Express, Medco tout savings, competition in hearing
WASHINGTON (Reuters) - Express Scripts' deal to buy Medco Health Solutions will bring down drug costs and help the U.S. government track waste, fraud and abuse, executives told lawmakers examining whether the deal will stifle competition in the market for managing prescription benefits.
The merger, valued at about $24 billion by Monday's closing share prices, has come under fire from pharmacists and consumer groups, who argue that a market dominated by two powerful pharmacy benefit managers will mean higher prices for consumers.
The Federal Trade Commission will make the final determination on whether to challenge the deal, but Congress, through oversight of regulators and by holding hearings, can influence public opinion.
Investors seem skeptical that the deal announced in July will pass antitrust scrutiny.

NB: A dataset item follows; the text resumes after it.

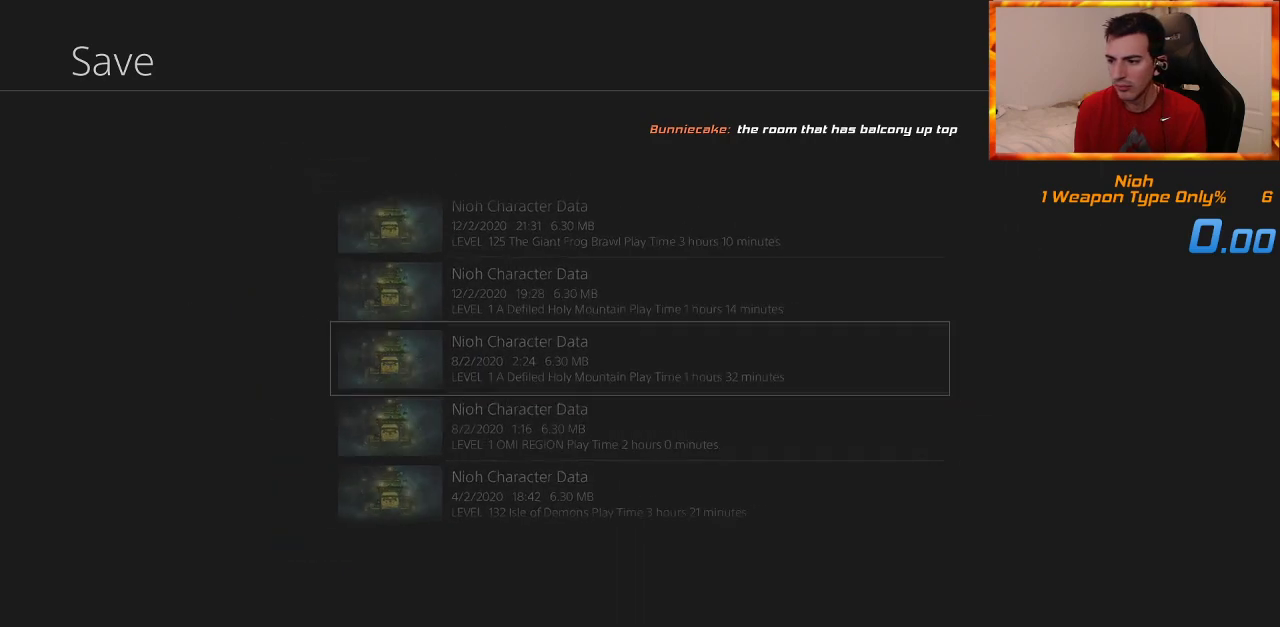
{"buttons": [], "left_stick": "center", "right_stick": "center", "events": [[17, "CROSS", "up"]]}
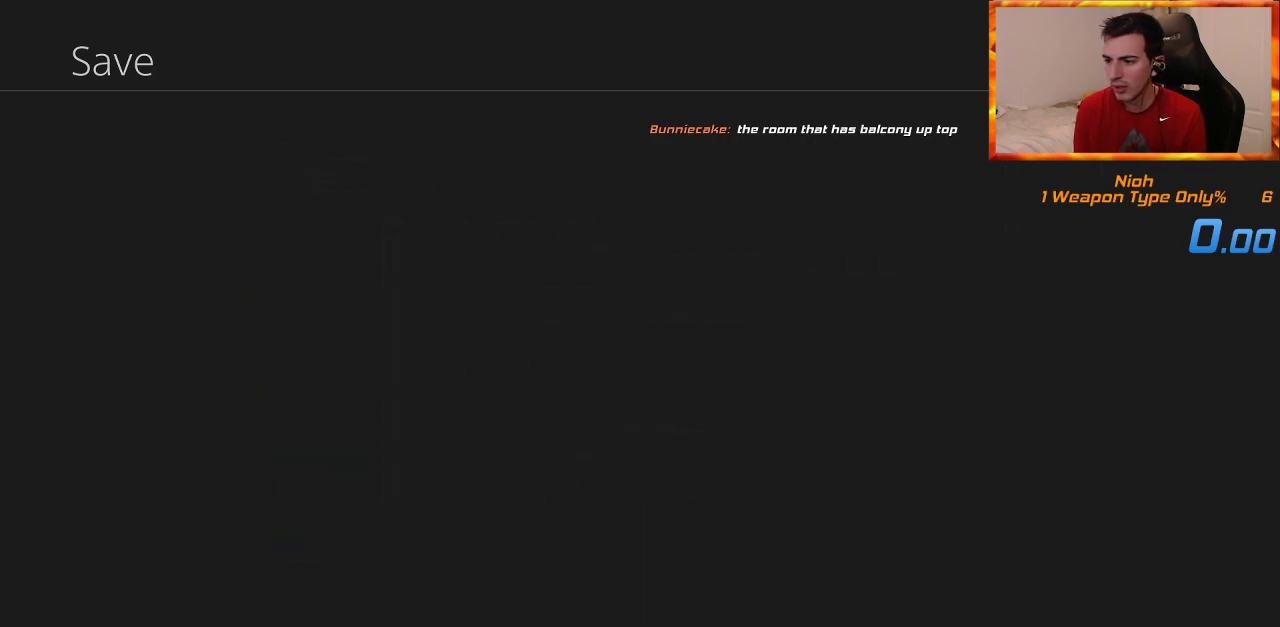
{"buttons": [], "left_stick": "center", "right_stick": "center", "events": []}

Medco's shares have continued to trade at a discount to Express Scripts' offer price.
The deal would combine two of the three largest U.S. drug benefit managers, and create an industry leader that would hold nearly one-third of the market.
Antitrust concern is misplaced, Express Scripts Chief Executive George Paz said in written testimony for the House Judiciary Committee's competition subcommittee.
He said Express Scripts and Medco are just two of 40 pharmacy benefit managers, or PBMs, which manage prescription drug plans for companies and state and federal government agencies.
Critics of the deal argue that only Express Scripts, Medco and CVS Caremark have the reach to serve companies that need service in multiple cities.
The FTC is also looking into complaints of anticompetitive behavior by CVS Caremark.
Express Scripts fills nearly four billion prescriptions per year, with the goal of keeping drug prices down, Paz said in his testimony.
He said brand drugmakers increased the price of statins, used to treat high cholesterol, by an average of 9.3 percent but Express Scripts negotiated to trim the increase to 6.3 percent.
The combined firm's database will also aid in investigations to prevent waste and fraud, and could help U.S. health organizations track diseases, Paz said.
Medco's chief executive, David Snow, also testified that the PBM marketplace was extremely competitive.
Snow cited as competitors those companies that operate their own PBMs and UnitedHealth Group, which is ending its relationship with Medco in order to enter the PBM market.
Express Scripts' post-merger U.S. market share would be 30 percent, said Brian Henry, a spokesman for the company.
Joseph Lech, a member of the National Community Pharmacists Association, testified that in 25 years he had seen large PBMs buy up smaller ones until just three dominated -- Express Scripts, Medco and CVS Caremark.
He expressed concern that the PBMs would not allow consumers to use drugstores to fill prescriptions, aggressively pushing instead for customers to use mail order.
"The recently announced proposed merger of Medco and Express Scripts will likely exacerbate the problems pharmacies face with respect to PBMs," Lech said in his written testimony.
The Medco and Express Scripts merger deal carries termination fees and expenses of up to $225 million if one of the companies fails to make its best effort to get the deal closed.
But no termination fees would be required if the U.S. government blocks the combination of the two pharmacy benefit managers, the companies have said.